One review (Contrib Nephrol. 2007;155:102-12) proposed…
“… that the concept that protein restricted diets decrease the risk of developing kidney disease in the general population is not supported by the scientific literature.
This one, which investigates a higher level of protein intake for athletes (see Appl Physiol Nutr Metab. 2006 Dec;31(6):647-54) indicated…
“…that higher protein diets have quite consistently been shown to result in greater weight loss, greater fat loss, and preservation of lean mass as compared with “lower” protein diets.”
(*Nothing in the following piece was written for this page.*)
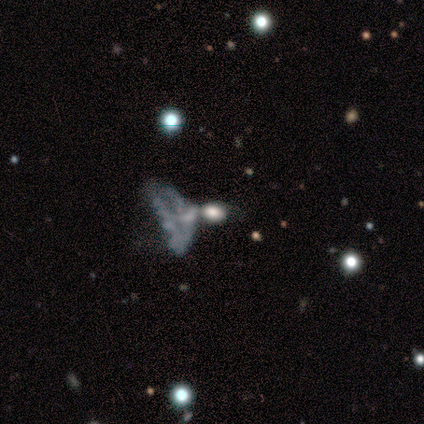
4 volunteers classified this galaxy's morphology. A featured or disk galaxy (50%) with no bar (100%), no spiral arms (100%) and a moderate central bulge (50%, tied with small). Merging: major disturbance (100%).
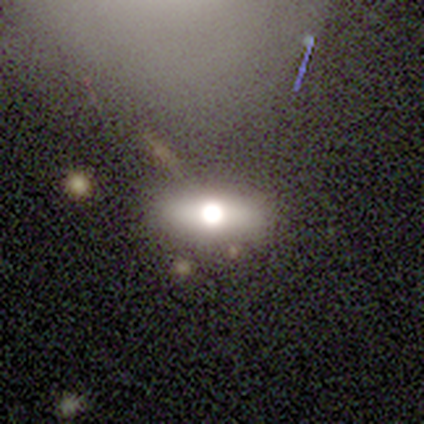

Kidney Issues? Tread Carefully and See Your Medical Professional
Of course, there are issues when increased protein is NOT a good thing — anyone with less than optimal kidney function needs to be concerned about increasing their protein intake without first consulting with a medical professional.
And as Elissa points out in this blog post, diets rich in cereals/grains, animal proteins, and salt (like the typical North American diet) can result a condition known as chronic metabolic acidosis (CMA). That aside, the available evidence indicates an elevated protein consumption is not dangerous.
What the Bottom line on Protein Intake?
Increasing your protein intake is smart move. Yes, whether you are looking to lose weight, build muscle, or maximize your health.
Protein, of course, can come from lean “whole food sources” like chicken, beef, fish, turkey, pork, certain legumes, and so on.
Consuming lean sources of protein rich foods is a great way to ramp-up your protein intake.